_YOUR OBJECTIVE_.
Restate the listing that follows word for word, without its pictures.

_DATA RECORDS_.
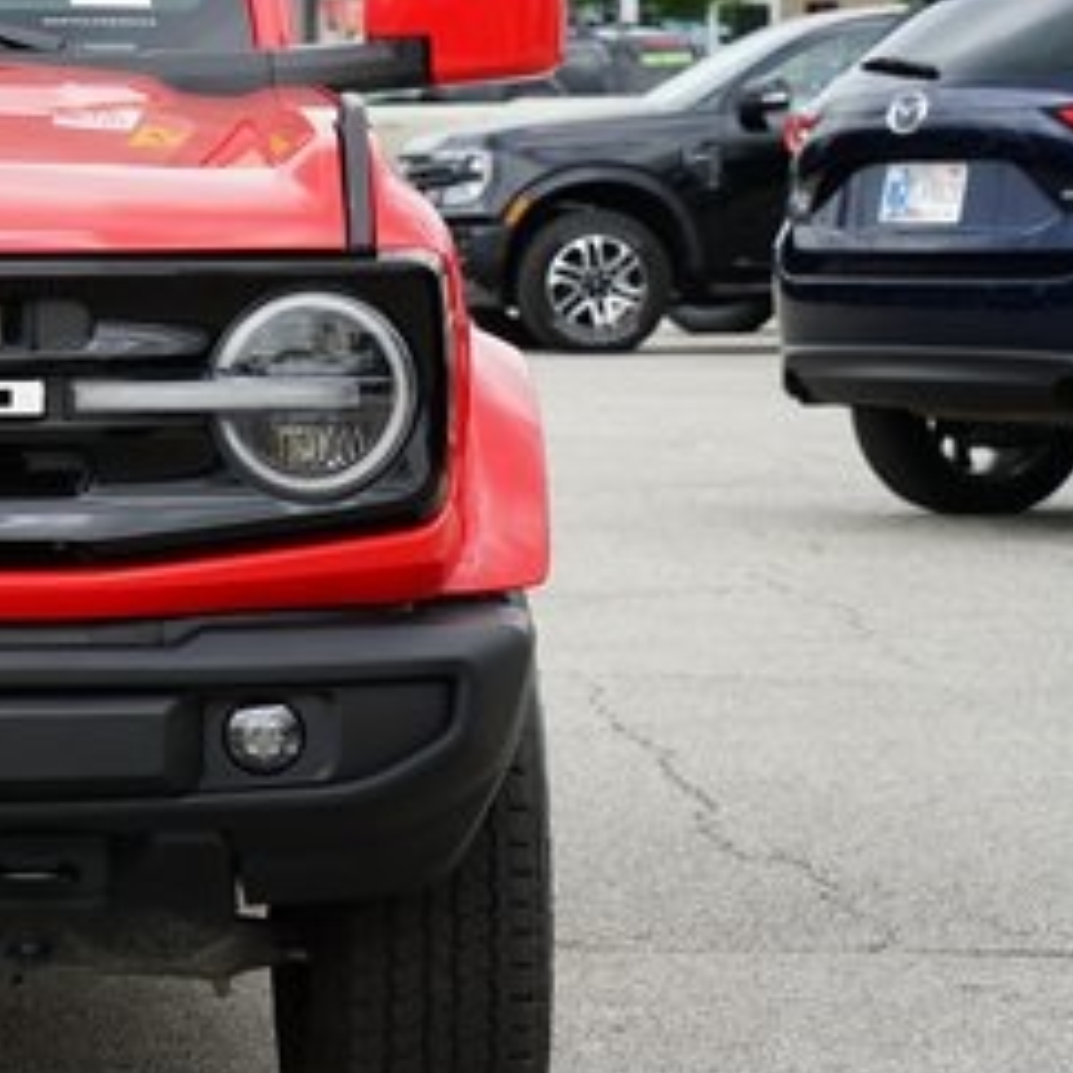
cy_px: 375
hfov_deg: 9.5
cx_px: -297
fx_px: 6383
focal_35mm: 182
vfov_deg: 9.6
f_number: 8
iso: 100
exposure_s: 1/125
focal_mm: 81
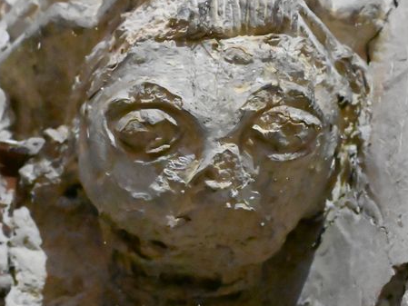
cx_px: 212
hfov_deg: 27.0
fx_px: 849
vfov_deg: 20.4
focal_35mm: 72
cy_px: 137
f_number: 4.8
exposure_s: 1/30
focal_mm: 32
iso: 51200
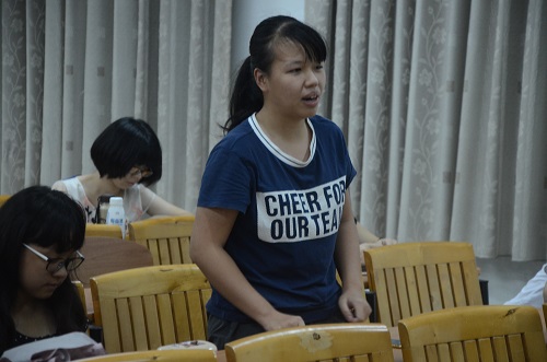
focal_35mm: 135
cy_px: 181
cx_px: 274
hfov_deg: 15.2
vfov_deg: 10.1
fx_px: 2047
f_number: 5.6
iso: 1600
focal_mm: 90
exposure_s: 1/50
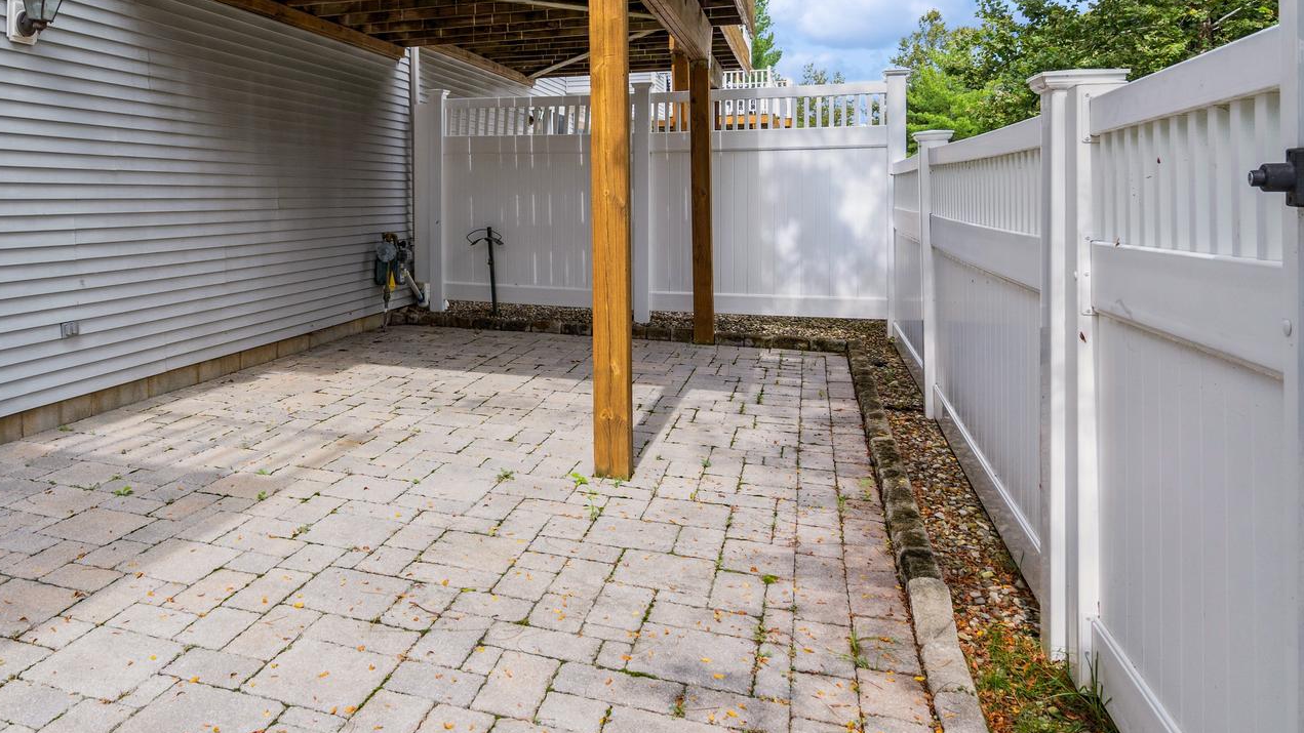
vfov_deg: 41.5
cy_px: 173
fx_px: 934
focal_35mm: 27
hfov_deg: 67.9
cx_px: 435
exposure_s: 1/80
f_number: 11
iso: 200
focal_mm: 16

_ANSWER TO THE PROBLEM_.
cy_px: 375
hfov_deg: 9.5
cx_px: -297
fx_px: 6383
focal_35mm: 182
vfov_deg: 9.6
f_number: 8
iso: 100
exposure_s: 1/125
focal_mm: 81
cx_px: 212
hfov_deg: 27.0
fx_px: 849
vfov_deg: 20.4
focal_35mm: 72
cy_px: 137
f_number: 4.8
exposure_s: 1/30
focal_mm: 32
iso: 51200
focal_35mm: 135
cy_px: 181
cx_px: 274
hfov_deg: 15.2
vfov_deg: 10.1
fx_px: 2047
f_number: 5.6
iso: 1600
focal_mm: 90
exposure_s: 1/50
vfov_deg: 41.5
cy_px: 173
fx_px: 934
focal_35mm: 27
hfov_deg: 67.9
cx_px: 435
exposure_s: 1/80
f_number: 11
iso: 200
focal_mm: 16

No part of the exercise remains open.